Die weitere Intensivierung der Landbewirtschaftung bei gleichzeitig immer geringerem Interesse an der Teilnahme am Ackerrandstreifenprogramm des Landes Niedersachsen ließ die Aussichten für den Schutz der Ackerbegleitflora düster aussehen. Seit 2011 werden Flächen, die für den Ackerwildkrautschutz von besonderer Bedeutung sind, durch den Landkreis Göttingen und den Landschaftspflegeverband vertraglich gefördert. Dabei wird der Verzicht auf Herbizide und Düngung finanziell ausgeglichen. Dadurch konnten 15 Flächen unter Vertrag genommen werden. Besonders erfreulich war der Wiederfund des Einjährigen Ziest (Stachys annua) in einem Randstreifen bei Klein Lengden. Der Bestand ist mit sieben Exemplaren noch gering.
2012 konnte die Zahl der Flächen auf 22 aufgestockt werden. Unter Anderem ist eine Fläche am Einzelberg dazugekommen. Dort wuchsen über hundert Sommer-Adonisröschen (Adonis aestivalis) und ebenso etliche hundert Ackerrittersporn-Pflanzen (Consolida regalis).
2013 sollte ein Acker bei Herberhausen mit dem Kleinfrüchtigen Klettenlabkraut (Galium spurium ssp. spurium), das in Niedersachsen über 150 Jahre verschollen war, nach dem Plan der Straßenbaubehörde als Ausgleich für den Ausbau der B 27 in Extensivgrünland umgewandelt werden.
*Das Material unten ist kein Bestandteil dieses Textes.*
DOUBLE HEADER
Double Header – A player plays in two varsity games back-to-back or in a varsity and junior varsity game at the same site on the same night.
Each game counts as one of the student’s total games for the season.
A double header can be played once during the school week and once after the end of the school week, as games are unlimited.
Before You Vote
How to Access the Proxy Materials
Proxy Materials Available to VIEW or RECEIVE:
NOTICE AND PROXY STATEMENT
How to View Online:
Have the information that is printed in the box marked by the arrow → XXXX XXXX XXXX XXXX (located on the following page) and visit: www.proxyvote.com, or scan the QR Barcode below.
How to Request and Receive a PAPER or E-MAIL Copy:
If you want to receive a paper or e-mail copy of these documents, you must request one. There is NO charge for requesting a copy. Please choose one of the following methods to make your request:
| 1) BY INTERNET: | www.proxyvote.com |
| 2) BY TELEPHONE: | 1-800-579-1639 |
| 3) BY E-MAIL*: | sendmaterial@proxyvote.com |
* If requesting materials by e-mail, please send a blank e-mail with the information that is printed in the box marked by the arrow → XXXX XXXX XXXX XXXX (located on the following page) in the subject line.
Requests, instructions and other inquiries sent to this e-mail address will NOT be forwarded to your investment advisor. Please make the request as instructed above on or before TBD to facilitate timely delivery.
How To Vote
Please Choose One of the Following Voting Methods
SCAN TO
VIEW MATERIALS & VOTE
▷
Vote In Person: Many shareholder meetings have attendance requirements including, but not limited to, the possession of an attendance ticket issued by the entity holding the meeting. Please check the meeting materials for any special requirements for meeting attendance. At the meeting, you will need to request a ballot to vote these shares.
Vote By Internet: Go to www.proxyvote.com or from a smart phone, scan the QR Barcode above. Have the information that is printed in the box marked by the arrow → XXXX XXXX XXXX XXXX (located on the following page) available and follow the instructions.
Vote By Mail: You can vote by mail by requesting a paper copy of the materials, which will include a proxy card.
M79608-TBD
Dies konnte, auch mit Hilfe der Stadt, verhindert werden. Der Acker wird nun ackerwildkrautgerecht, also mit Sommer- und Winterfrucht im Wechsel, bewirtschaftet.
Im Jahr 2014 konnte zusammen mit dem Landschaftspflegeverband, der UNB und der BSG Ackerflächen von ca. 10 ha ausgesucht und unter Vertrag genommen werden.
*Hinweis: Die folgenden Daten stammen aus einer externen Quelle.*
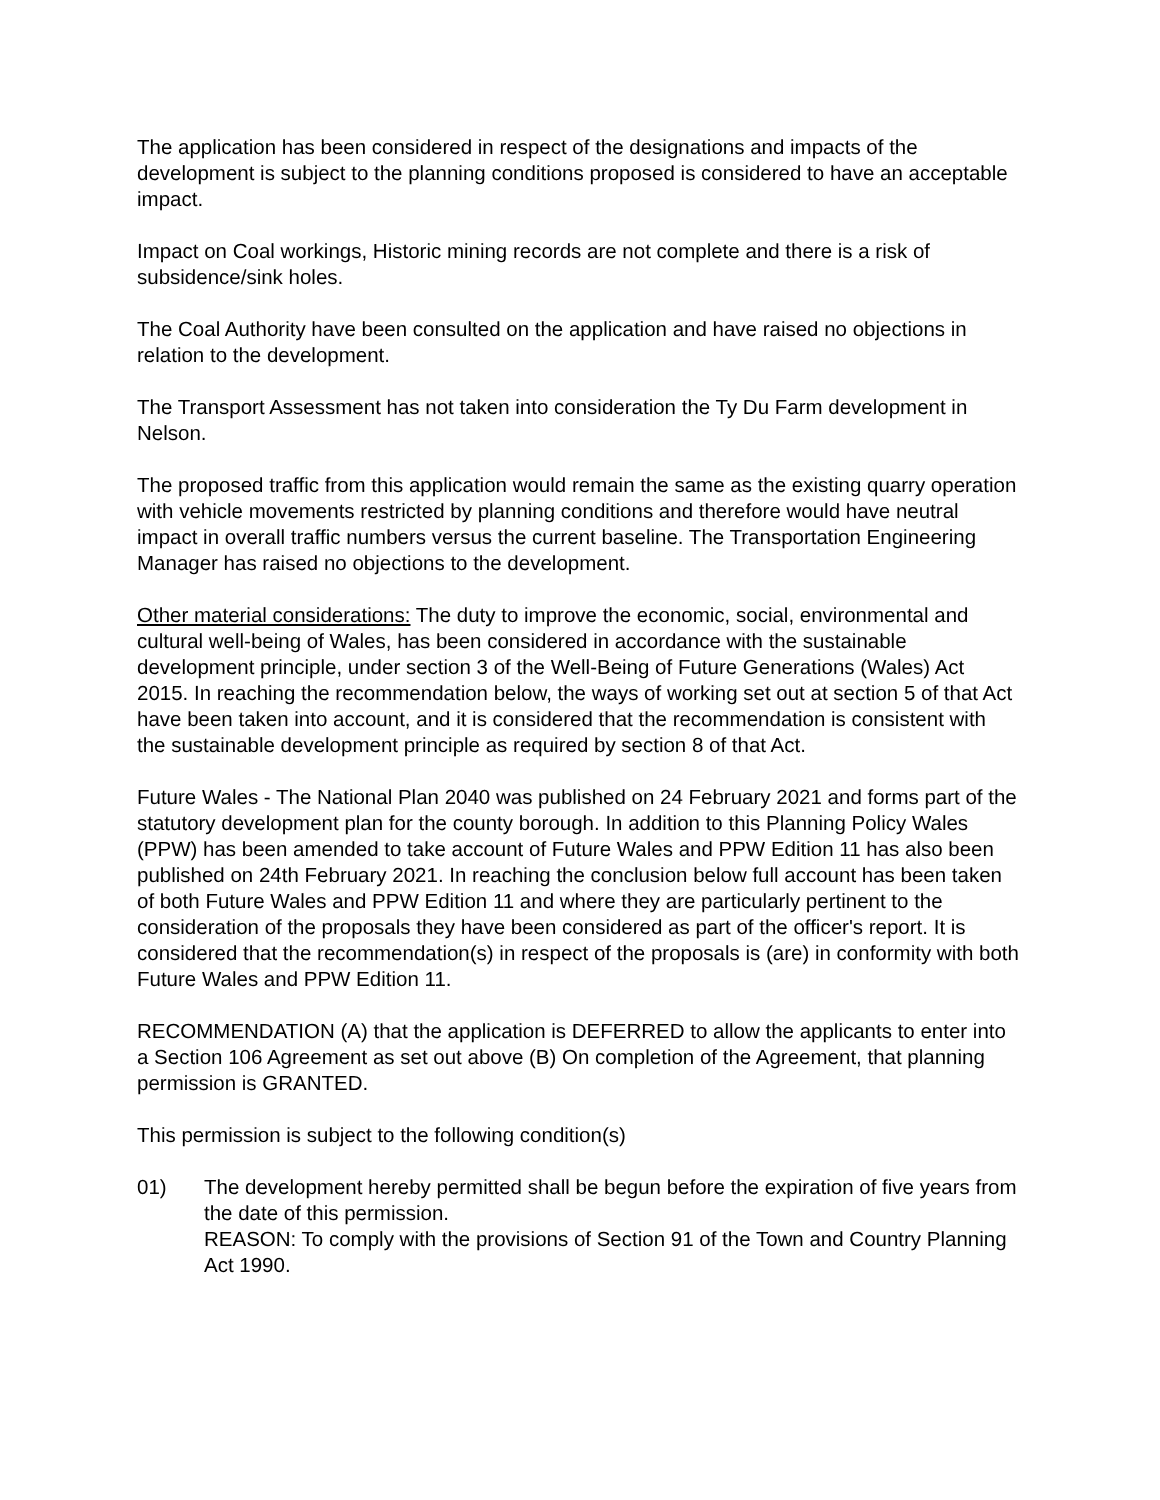The application has been considered in respect of the designations and impacts of the development is subject to the planning conditions proposed is considered to have an acceptable impact.
Impact on Coal workings, Historic mining records are not complete and there is a risk of subsidence/sink holes.
The Coal Authority have been consulted on the application and have raised no objections in relation to the development.
The Transport Assessment has not taken into consideration the Ty Du Farm development in Nelson.
The proposed traffic from this application would remain the same as the existing quarry operation with vehicle movements restricted by planning conditions and therefore would have neutral impact in overall traffic numbers versus the current baseline. The Transportation Engineering Manager has raised no objections to the development.
Other material considerations: The duty to improve the economic, social, environmental and cultural well-being of Wales, has been considered in accordance with the sustainable development principle, under section 3 of the Well-Being of Future Generations (Wales) Act 2015. In reaching the recommendation below, the ways of working set out at section 5 of that Act have been taken into account, and it is considered that the recommendation is consistent with the sustainable development principle as required by section 8 of that Act.
Future Wales - The National Plan 2040 was published on 24 February 2021 and forms part of the statutory development plan for the county borough. In addition to this Planning Policy Wales (PPW) has been amended to take account of Future Wales and PPW Edition 11 has also been published on 24th February 2021. In reaching the conclusion below full account has been taken of both Future Wales and PPW Edition 11 and where they are particularly pertinent to the consideration of the proposals they have been considered as part of the officer's report. It is considered that the recommendation(s) in respect of the proposals is (are) in conformity with both Future Wales and PPW Edition 11.
RECOMMENDATION (A) that the application is DEFERRED to allow the applicants to enter into a Section 106 Agreement as set out above (B) On completion of the Agreement, that planning permission is GRANTED.
This permission is subject to the following condition(s)
01) The development hereby permitted shall be begun before the expiration of five years from the date of this permission.
REASON: To comply with the provisions of Section 91 of the Town and Country Planning Act 1990.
In der aktuellen Förderphase der Agrarumweltmaßnahmen sind die Vergütungen für die Maßnahme "BS 3 mehrjährige Schonstreifen für Ackerwildkräuter" stark angehoben worden. Außerdem ist die Förderung modifiziert worden, so dass nun eine Variante mit Ernte und eine Variante ohne Ernte zur Auswahl stehen. Es können Schonstreifen von 6 bis 30 m Breite angelegt werden. Für die Variante mit Ernte werden 750 Euro vergütet. Bei Verzicht auf eine Ernte erhöht sich die Vergütung um 545 Euro. Wenn zusätzlich eine besondere naturschutzfachliche Bedeutung vorliegt, was bei den Flächen im Landkreis Göttingen fast immer der Fall ist, können auch ganze Flächen gefördert werden. Hierzu bedarf es einer Empfehlung durch die UNB bzw. das NLWKN. Dann erhöht sich die Förderung um 100 Euro. Im Landkreis Göttingen sind bislang schon über 50 ha für dieses Programm gemeldet worden. Damit sind weitgehend alle gefährdeten Ackerwildkrautarten, die auf den Kalkäckern im Landkreis Göttingen vorkommen, in mindestens einem der Randstreifen gesichert.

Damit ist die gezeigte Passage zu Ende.